*Goal of the exercise*: An exact copy of all the data is needed, with every picture left out.

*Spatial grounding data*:
--- START ---

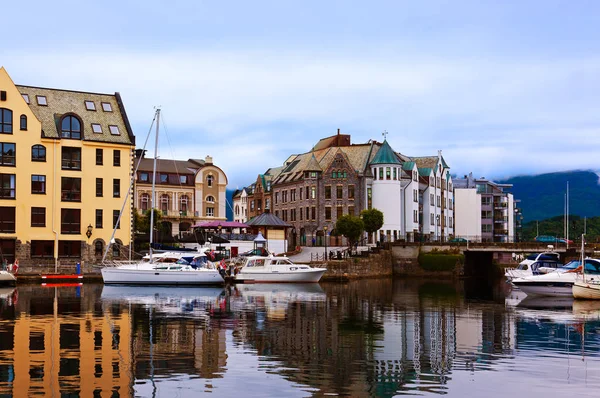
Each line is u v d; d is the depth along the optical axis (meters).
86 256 78.56
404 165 119.94
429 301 54.69
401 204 115.94
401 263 99.44
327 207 114.94
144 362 26.47
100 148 80.31
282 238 99.81
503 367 26.45
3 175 75.31
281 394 21.97
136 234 94.06
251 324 37.72
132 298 53.22
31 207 76.38
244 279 74.00
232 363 26.55
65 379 23.47
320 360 27.39
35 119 77.00
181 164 118.50
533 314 44.88
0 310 43.47
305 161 125.88
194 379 23.78
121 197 81.06
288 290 65.69
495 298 58.47
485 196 163.25
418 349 30.14
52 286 66.12
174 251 82.25
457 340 32.81
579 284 56.69
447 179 136.62
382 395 22.11
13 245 75.38
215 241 91.44
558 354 29.25
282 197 126.94
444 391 22.66
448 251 98.56
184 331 34.66
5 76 76.00
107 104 84.88
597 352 29.78
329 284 78.19
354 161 117.81
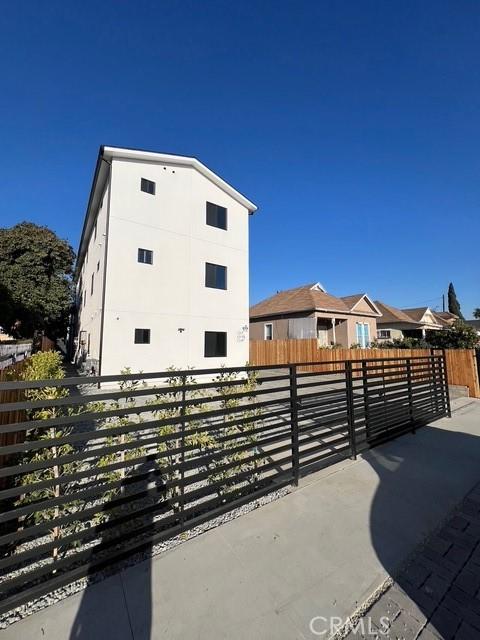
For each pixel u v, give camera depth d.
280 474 3.15
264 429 3.04
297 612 1.67
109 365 10.77
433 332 16.05
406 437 4.92
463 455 4.12
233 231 14.52
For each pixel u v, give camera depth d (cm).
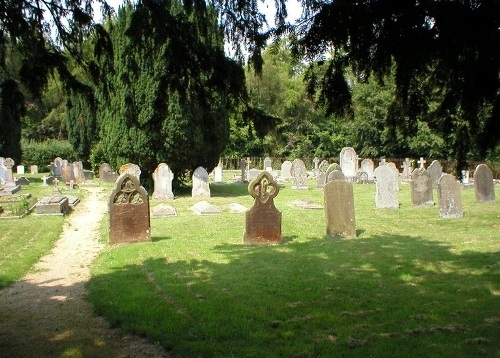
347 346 495
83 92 551
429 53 399
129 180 1122
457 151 534
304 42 446
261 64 515
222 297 667
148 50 538
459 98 430
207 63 519
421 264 856
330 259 914
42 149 4512
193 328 552
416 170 1761
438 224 1368
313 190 2609
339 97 471
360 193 2405
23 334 555
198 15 497
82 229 1405
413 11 379
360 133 4169
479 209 1658
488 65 372
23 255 1013
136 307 629
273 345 503
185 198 2178
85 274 863
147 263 910
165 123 2038
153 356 488
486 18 351
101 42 516
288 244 1094
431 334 523
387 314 589
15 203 1886
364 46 428
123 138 2133
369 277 771
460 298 649
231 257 952
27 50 499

--- END ---

*Result of the exercise*:
Each line is u v d; d is the depth along the optical axis (meters).
86 256 78.56
404 165 119.94
429 301 54.69
401 204 115.94
401 263 99.44
327 207 114.94
144 362 26.47
100 148 80.31
282 238 99.81
503 367 26.45
3 175 75.31
281 394 21.97
136 234 94.06
251 324 37.72
132 298 53.22
31 207 76.38
244 279 74.00
232 363 26.55
65 379 23.47
320 360 27.39
35 119 77.00
181 164 118.50
533 314 44.88
0 310 43.47
305 161 125.88
194 379 23.78
121 197 81.06
288 290 65.69
495 298 58.47
485 196 163.25
418 349 30.14
52 286 66.12
174 251 82.25
457 340 32.81
579 284 56.69
447 179 136.62
382 395 22.11
13 245 75.38
215 241 91.44
558 354 29.25
282 197 126.94
444 391 22.66
448 251 98.56
184 331 34.66
5 76 76.00
107 104 84.88
597 352 29.78
329 284 78.19
354 161 117.81
For each pixel u v, give camera depth d.
280 474 3.15
264 429 3.04
297 612 1.67
109 365 10.77
433 332 16.05
406 437 4.92
463 455 4.12
233 231 14.52
For each pixel u v, give camera depth d (cm).
347 346 495
83 92 551
429 53 399
129 180 1122
457 151 534
304 42 446
261 64 515
222 297 667
148 50 538
459 98 430
207 63 519
421 264 856
330 259 914
42 149 4512
193 328 552
416 170 1761
438 224 1368
313 190 2609
339 97 471
360 193 2405
23 334 555
198 15 497
82 229 1405
413 11 379
360 133 4169
479 209 1658
488 65 372
23 255 1013
136 307 629
273 345 503
185 198 2178
85 274 863
147 263 910
165 123 2038
153 356 488
486 18 351
101 42 516
288 244 1094
431 334 523
387 314 589
15 203 1886
364 46 428
123 138 2133
369 277 771
460 298 649
231 257 952
27 50 499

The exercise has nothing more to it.